Istilah khittah berasal
dari akar kata khaththa, yang bermakna: menulis dan merencanakan. Khittah juga berarti garis atau jalan. Jadi, khittah adalah
garis besar atau jalan perjuangan. Dalam konteks Muhammadiyah, khittah
merupakan seperangkat rumusan, teori, metode, sistem, strategi, dan taktik
perjuangan Muhammadiyah.
Khittah Perjuangan Muhammadiyah adalah dokumen yang
berisi garis-garis besar sejak berdiri kurang lebih 107 tahun silam tepatnya
tanggal 8 Dzulhijjah 1330 atau 12 November 1912 Muhammadiyah sudah menetapkan 6
Khittah yang dirumuskan berdasarkan tantangan dan kebutuhan persyarikatan dalam
kurun waktu tertentu.
Berikut adalah 6
(enam) Khittah Muhammadiyah yang dihasilkan dari masa ke masa:
1. Khittah “Dua Belas Langkah Muhammadiyah” yang
dirumuskan tahun 1938-1940 pada masa kepemimpinan KH. Mas Mansur.
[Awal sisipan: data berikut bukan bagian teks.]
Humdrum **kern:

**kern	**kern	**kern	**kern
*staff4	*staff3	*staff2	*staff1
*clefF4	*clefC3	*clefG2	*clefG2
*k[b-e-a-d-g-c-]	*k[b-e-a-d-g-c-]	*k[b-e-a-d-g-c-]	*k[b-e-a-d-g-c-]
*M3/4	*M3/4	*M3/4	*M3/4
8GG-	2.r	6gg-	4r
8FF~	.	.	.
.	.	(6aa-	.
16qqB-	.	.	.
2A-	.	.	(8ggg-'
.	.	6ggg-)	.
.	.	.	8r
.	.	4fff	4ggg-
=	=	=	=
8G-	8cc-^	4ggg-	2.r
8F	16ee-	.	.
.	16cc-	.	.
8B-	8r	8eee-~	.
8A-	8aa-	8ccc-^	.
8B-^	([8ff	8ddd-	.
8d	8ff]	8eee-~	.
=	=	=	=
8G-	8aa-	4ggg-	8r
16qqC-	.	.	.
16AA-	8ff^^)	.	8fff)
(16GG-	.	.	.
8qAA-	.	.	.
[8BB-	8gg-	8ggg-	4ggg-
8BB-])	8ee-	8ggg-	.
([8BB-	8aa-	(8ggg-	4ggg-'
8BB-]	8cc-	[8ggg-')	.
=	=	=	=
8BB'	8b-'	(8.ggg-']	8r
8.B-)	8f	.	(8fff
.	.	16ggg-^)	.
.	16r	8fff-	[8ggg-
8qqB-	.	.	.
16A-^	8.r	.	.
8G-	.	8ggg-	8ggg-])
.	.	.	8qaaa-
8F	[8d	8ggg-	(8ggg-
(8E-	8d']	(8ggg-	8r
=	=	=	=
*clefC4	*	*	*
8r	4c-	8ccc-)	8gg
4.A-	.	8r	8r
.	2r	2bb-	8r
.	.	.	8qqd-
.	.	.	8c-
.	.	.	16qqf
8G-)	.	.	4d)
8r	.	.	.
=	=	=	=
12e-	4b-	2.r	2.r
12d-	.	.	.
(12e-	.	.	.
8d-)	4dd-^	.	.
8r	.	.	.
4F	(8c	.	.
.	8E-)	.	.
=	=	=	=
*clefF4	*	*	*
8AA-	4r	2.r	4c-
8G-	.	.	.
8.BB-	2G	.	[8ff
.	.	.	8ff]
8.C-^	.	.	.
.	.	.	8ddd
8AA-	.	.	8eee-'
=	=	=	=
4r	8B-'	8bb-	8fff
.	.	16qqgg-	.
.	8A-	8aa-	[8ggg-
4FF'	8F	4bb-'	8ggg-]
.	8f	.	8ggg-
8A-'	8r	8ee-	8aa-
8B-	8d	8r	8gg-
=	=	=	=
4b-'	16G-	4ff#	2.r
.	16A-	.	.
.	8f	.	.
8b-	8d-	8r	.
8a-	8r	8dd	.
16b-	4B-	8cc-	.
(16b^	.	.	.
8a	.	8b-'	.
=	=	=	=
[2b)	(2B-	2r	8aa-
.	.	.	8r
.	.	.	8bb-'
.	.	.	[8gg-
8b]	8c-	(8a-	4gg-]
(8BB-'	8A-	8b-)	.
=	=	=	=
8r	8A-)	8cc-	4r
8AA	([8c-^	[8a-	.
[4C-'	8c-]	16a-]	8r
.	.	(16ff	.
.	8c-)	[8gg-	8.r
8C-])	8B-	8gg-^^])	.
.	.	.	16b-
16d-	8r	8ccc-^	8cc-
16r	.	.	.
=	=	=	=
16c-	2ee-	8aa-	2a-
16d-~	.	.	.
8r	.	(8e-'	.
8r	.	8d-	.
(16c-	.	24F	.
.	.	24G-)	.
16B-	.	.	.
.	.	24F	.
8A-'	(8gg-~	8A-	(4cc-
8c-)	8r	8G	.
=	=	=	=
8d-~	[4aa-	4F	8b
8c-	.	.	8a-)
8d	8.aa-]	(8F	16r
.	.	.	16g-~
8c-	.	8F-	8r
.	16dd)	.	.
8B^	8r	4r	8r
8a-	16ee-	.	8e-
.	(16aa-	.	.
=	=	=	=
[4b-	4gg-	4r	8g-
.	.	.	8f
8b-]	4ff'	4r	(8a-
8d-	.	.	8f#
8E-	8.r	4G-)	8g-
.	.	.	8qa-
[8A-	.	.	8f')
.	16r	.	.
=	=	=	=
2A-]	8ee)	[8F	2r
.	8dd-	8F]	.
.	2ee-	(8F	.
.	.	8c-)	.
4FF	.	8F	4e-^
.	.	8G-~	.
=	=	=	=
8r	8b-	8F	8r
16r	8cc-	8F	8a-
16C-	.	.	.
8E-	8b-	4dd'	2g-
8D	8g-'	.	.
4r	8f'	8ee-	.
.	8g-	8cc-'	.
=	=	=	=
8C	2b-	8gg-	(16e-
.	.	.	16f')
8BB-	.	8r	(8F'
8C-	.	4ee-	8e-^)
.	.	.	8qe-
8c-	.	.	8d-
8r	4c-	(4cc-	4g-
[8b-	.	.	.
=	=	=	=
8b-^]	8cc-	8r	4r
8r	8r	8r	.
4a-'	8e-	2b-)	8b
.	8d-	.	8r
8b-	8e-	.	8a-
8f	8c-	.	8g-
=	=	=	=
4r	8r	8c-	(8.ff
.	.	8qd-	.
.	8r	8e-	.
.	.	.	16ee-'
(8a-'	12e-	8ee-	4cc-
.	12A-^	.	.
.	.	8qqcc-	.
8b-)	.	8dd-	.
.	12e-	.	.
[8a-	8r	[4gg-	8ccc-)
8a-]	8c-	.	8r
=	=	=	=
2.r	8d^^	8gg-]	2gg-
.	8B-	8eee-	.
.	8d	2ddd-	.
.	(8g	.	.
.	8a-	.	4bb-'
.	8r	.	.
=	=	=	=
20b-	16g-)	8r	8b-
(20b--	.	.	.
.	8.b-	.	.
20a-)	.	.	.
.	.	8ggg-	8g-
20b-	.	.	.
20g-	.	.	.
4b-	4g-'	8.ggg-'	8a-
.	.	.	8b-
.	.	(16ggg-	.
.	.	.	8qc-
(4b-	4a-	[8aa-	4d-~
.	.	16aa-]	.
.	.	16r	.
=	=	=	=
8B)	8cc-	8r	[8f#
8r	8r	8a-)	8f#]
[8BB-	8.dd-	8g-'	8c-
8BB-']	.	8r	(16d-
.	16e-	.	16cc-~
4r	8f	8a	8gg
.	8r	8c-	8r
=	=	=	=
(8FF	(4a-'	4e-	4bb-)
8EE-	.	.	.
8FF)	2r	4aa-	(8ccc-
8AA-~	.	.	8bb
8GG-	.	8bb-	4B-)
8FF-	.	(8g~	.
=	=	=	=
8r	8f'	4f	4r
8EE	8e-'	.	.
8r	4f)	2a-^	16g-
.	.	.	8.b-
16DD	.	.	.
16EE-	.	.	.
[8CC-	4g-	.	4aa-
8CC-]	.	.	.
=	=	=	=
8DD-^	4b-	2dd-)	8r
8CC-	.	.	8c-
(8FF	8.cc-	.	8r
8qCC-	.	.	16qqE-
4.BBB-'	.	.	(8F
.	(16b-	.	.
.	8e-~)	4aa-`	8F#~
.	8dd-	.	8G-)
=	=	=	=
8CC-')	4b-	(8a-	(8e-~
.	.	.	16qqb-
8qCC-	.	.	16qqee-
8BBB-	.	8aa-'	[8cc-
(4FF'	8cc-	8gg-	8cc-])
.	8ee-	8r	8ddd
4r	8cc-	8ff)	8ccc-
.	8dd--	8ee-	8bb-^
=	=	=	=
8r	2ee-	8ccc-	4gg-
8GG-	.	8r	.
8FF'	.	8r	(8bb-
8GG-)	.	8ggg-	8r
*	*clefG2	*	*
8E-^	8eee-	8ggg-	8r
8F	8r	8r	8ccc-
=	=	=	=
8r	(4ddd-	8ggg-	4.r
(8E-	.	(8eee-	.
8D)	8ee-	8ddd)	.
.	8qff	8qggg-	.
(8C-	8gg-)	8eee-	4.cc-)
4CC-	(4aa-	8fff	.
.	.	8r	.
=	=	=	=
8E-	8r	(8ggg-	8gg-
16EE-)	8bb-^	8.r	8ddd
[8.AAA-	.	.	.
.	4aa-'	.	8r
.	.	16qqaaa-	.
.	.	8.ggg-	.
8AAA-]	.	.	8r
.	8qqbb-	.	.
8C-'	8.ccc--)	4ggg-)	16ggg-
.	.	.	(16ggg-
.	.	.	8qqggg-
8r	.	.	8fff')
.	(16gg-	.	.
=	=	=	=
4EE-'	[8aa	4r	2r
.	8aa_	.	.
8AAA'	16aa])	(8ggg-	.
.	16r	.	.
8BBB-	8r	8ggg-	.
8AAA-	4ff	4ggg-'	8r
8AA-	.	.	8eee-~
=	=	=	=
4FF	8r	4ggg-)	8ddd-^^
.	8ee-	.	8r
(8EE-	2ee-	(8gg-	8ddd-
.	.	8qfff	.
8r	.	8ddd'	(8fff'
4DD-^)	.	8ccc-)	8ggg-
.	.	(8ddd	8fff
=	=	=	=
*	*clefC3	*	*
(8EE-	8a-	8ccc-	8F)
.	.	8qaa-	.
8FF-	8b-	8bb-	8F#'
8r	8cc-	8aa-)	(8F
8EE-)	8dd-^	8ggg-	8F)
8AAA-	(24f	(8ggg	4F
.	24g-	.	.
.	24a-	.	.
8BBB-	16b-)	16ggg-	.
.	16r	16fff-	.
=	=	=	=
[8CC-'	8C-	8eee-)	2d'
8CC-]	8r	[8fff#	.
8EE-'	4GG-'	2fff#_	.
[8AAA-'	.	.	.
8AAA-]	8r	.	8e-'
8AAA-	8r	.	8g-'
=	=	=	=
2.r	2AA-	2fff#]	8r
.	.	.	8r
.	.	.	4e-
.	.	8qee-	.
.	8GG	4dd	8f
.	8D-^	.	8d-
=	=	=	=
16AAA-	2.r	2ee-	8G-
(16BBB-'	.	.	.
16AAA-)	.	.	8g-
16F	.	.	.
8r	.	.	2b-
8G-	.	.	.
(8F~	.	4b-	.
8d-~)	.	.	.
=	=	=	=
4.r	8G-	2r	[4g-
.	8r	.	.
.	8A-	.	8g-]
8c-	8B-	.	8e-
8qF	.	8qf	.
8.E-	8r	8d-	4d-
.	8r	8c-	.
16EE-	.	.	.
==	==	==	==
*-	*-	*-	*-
2. Khittah Palembang yang dirumuskan tahun 1956-1959 pada
Muktamar Muhammadiyah ke-33 tahun 1956 di Palembang pada masa kepemimpinan Buya
AR (Ahmad Rasyid) Sutan Mansur.
3. Khittah Perjuangan Muhammadiyah 1969 atau Khittah
Ponorogo 1969 dirumuskan dalam Sidang Tanwir Muhammadiyah di Ponorogo tahun
1969.
4. Khittah Perjuangan Muhammadiyah 1971 yang dirumuskan
pada Muktamar Muhammadiyah ke-38 di Ujung Pandang masa kepemimpinan KH. AR.
Fachruddin
5. Khittah Perjuangan Muhammadiyah 1978 yang dirumuskan
dalam Muktamar Muhammadiyah 1978 di Surabaya masa kepemimpinan KH. AR.
Fachruddin
6. Khittah Muhammadiyah dalam Kehidupan Berbangsa dan
Bernegara yang dirumuskan dan ditetapkan dalam Sidang Tanwir Muhammadiyah
Denpasar sehingga sering disebut Khittah Denpasar pada masa kepemimpinan Prof.
Dr. Ahmad Syafii Ma’arif.
Muhammadiyah
memilih strategi perjuangan dakwah non-politik praktis. Muhammadiyah menekankan
pada pembinaan masyarakat. Khittah dimaksudkan agar Muhammadiyah tetap
istiqomah dalam mengemban fungsi dakwah dan tajdidnya sebagai gerakan Islam
yang berkiprah dalam lapangan kemasyarakatan. Garis perjuangan di wilayah
kultural ini digariskan dengan Khittah Palembang yang lahir pada Muktamar 1956,
Khittah Ponorogo 1969, Khittah Ujung Pandang 1971, Khittah Surabaya 1978, dan
Khittah Denpasar 2002.
Strategi
perjuangan ini termasuk dalam ranah ijtihad serta menjadi bagian dari urusan
muamalah duniawiyah. Dakwah kemasyarakatan non-politik praktis merupakan
perjuangan yang mulia, penting, dan strategis, bagi kepentingan agama dan
bangsa. Muhammadiyah dapat memerankan perjuangan kebangsaan melalui banyak
saluran, dalam menjalankan fungsi-fungsi strategisnya sebagai organisasi kemasyarakatan.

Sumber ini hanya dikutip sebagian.